### EXCERPTED RECORDS

'''

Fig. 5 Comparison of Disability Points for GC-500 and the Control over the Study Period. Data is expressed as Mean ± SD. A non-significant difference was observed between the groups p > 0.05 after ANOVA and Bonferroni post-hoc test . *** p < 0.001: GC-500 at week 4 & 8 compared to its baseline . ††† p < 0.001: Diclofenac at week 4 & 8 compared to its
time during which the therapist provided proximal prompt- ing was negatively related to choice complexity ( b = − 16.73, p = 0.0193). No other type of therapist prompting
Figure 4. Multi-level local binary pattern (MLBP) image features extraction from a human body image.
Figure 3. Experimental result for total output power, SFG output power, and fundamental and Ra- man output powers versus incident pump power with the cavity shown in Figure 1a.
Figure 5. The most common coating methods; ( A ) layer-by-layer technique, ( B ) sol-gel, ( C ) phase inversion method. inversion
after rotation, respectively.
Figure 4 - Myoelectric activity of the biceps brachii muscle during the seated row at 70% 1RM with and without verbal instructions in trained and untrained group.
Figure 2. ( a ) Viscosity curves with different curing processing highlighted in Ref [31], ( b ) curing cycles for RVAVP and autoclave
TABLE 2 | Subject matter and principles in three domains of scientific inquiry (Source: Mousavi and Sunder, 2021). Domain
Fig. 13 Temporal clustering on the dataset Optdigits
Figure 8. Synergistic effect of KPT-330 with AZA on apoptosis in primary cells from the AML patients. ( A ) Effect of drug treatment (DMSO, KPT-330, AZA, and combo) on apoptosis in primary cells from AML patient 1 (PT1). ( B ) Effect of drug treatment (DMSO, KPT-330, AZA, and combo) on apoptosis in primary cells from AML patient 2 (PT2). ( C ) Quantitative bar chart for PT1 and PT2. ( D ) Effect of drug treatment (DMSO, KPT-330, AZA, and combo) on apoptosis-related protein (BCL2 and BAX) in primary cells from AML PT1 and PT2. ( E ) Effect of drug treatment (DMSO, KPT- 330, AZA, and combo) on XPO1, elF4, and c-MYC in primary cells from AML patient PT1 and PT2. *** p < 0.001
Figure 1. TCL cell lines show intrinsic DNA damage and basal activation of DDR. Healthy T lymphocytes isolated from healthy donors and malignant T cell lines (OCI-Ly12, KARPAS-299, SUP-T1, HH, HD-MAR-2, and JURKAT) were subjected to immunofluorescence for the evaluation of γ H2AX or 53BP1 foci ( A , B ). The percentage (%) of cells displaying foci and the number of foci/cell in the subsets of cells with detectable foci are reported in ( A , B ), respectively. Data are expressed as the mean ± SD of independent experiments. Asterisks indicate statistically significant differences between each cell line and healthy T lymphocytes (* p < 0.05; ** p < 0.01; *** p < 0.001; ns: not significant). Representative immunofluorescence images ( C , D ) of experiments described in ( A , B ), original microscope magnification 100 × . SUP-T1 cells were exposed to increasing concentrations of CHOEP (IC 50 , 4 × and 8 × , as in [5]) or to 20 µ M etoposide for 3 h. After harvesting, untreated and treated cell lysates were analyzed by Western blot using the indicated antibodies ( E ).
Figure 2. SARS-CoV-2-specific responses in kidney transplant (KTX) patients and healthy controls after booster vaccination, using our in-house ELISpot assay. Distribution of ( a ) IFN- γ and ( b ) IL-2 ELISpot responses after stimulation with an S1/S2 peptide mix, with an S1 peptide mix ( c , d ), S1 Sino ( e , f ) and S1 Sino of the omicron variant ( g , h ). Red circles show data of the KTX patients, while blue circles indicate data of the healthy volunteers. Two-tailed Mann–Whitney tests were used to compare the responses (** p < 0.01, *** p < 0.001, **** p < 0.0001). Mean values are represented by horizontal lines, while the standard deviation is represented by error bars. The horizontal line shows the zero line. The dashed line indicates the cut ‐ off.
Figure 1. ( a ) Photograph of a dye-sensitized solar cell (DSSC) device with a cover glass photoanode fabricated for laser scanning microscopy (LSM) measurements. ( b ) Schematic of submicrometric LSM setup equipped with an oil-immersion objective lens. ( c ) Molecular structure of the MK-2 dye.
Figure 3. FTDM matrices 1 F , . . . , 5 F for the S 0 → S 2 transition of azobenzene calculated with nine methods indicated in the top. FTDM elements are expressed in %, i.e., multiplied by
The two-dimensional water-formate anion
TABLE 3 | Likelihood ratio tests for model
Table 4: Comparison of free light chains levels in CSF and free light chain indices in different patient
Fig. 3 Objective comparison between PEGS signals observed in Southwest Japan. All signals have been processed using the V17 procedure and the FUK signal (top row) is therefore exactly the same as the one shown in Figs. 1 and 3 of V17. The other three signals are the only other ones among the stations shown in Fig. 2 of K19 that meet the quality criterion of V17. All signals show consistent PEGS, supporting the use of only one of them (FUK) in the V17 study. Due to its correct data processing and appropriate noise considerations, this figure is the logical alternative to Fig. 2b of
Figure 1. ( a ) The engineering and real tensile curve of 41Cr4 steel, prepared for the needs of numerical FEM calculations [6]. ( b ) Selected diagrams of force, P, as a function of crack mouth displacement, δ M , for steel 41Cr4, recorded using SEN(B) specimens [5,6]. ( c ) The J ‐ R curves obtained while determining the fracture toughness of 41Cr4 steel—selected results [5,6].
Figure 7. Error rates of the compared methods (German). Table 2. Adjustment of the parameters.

'''

The listing above is to be transcribed exactly. Include every line.

### REPLY TO THE TASK
Fig. 5 Comparison of Disability Points for GC-500 and the Control over the Study Period. Data is expressed as Mean ± SD. A non-significant difference was observed between the groups p > 0.05 after ANOVA and Bonferroni post-hoc test . *** p < 0.001: GC-500 at week 4 & 8 compared to its baseline . ††† p < 0.001: Diclofenac at week 4 & 8 compared to its
time during which the therapist provided proximal prompt- ing was negatively related to choice complexity ( b = − 16.73, p = 0.0193). No other type of therapist prompting
Figure 4. Multi-level local binary pattern (MLBP) image features extraction from a human body image.
Figure 3. Experimental result for total output power, SFG output power, and fundamental and Ra- man output powers versus incident pump power with the cavity shown in Figure 1a.
Figure 5. The most common coating methods; ( A ) layer-by-layer technique, ( B ) sol-gel, ( C ) phase inversion method. inversion
after rotation, respectively.
Figure 4 - Myoelectric activity of the biceps brachii muscle during the seated row at 70% 1RM with and without verbal instructions in trained and untrained group.
Figure 2. ( a ) Viscosity curves with different curing processing highlighted in Ref [31], ( b ) curing cycles for RVAVP and autoclave
TABLE 2 | Subject matter and principles in three domains of scientific inquiry (Source: Mousavi and Sunder, 2021). Domain
Fig. 13 Temporal clustering on the dataset Optdigits
Figure 8. Synergistic effect of KPT-330 with AZA on apoptosis in primary cells from the AML patients. ( A ) Effect of drug treatment (DMSO, KPT-330, AZA, and combo) on apoptosis in primary cells from AML patient 1 (PT1). ( B ) Effect of drug treatment (DMSO, KPT-330, AZA, and combo) on apoptosis in primary cells from AML patient 2 (PT2). ( C ) Quantitative bar chart for PT1 and PT2. ( D ) Effect of drug treatment (DMSO, KPT-330, AZA, and combo) on apoptosis-related protein (BCL2 and BAX) in primary cells from AML PT1 and PT2. ( E ) Effect of drug treatment (DMSO, KPT- 330, AZA, and combo) on XPO1, elF4, and c-MYC in primary cells from AML patient PT1 and PT2. *** p < 0.001
Figure 1. TCL cell lines show intrinsic DNA damage and basal activation of DDR. Healthy T lymphocytes isolated from healthy donors and malignant T cell lines (OCI-Ly12, KARPAS-299, SUP-T1, HH, HD-MAR-2, and JURKAT) were subjected to immunofluorescence for the evaluation of γ H2AX or 53BP1 foci ( A , B ). The percentage (%) of cells displaying foci and the number of foci/cell in the subsets of cells with detectable foci are reported in ( A , B ), respectively. Data are expressed as the mean ± SD of independent experiments. Asterisks indicate statistically significant differences between each cell line and healthy T lymphocytes (* p < 0.05; ** p < 0.01; *** p < 0.001; ns: not significant). Representative immunofluorescence images ( C , D ) of experiments described in ( A , B ), original microscope magnification 100 × . SUP-T1 cells were exposed to increasing concentrations of CHOEP (IC 50 , 4 × and 8 × , as in [5]) or to 20 µ M etoposide for 3 h. After harvesting, untreated and treated cell lysates were analyzed by Western blot using the indicated antibodies ( E ).
Figure 2. SARS-CoV-2-specific responses in kidney transplant (KTX) patients and healthy controls after booster vaccination, using our in-house ELISpot assay. Distribution of ( a ) IFN- γ and ( b ) IL-2 ELISpot responses after stimulation with an S1/S2 peptide mix, with an S1 peptide mix ( c , d ), S1 Sino ( e , f ) and S1 Sino of the omicron variant ( g , h ). Red circles show data of the KTX patients, while blue circles indicate data of the healthy volunteers. Two-tailed Mann–Whitney tests were used to compare the responses (** p < 0.01, *** p < 0.001, **** p < 0.0001). Mean values are represented by horizontal lines, while the standard deviation is represented by error bars. The horizontal line shows the zero line. The dashed line indicates the cut ‐ off.
Figure 1. ( a ) Photograph of a dye-sensitized solar cell (DSSC) device with a cover glass photoanode fabricated for laser scanning microscopy (LSM) measurements. ( b ) Schematic of submicrometric LSM setup equipped with an oil-immersion objective lens. ( c ) Molecular structure of the MK-2 dye.
Figure 3. FTDM matrices 1 F , . . . , 5 F for the S 0 → S 2 transition of azobenzene calculated with nine methods indicated in the top. FTDM elements are expressed in %, i.e., multiplied by
The two-dimensional water-formate anion
TABLE 3 | Likelihood ratio tests for model
Table 4: Comparison of free light chains levels in CSF and free light chain indices in different patient
Fig. 3 Objective comparison between PEGS signals observed in Southwest Japan. All signals have been processed using the V17 procedure and the FUK signal (top row) is therefore exactly the same as the one shown in Figs. 1 and 3 of V17. The other three signals are the only other ones among the stations shown in Fig. 2 of K19 that meet the quality criterion of V17. All signals show consistent PEGS, supporting the use of only one of them (FUK) in the V17 study. Due to its correct data processing and appropriate noise considerations, this figure is the logical alternative to Fig. 2b of
Figure 1. ( a ) The engineering and real tensile curve of 41Cr4 steel, prepared for the needs of numerical FEM calculations [6]. ( b ) Selected diagrams of force, P, as a function of crack mouth displacement, δ M , for steel 41Cr4, recorded using SEN(B) specimens [5,6]. ( c ) The J ‐ R curves obtained while determining the fracture toughness of 41Cr4 steel—selected results [5,6].
Figure 7. Error rates of the compared methods (German). Table 2. Adjustment of the parameters.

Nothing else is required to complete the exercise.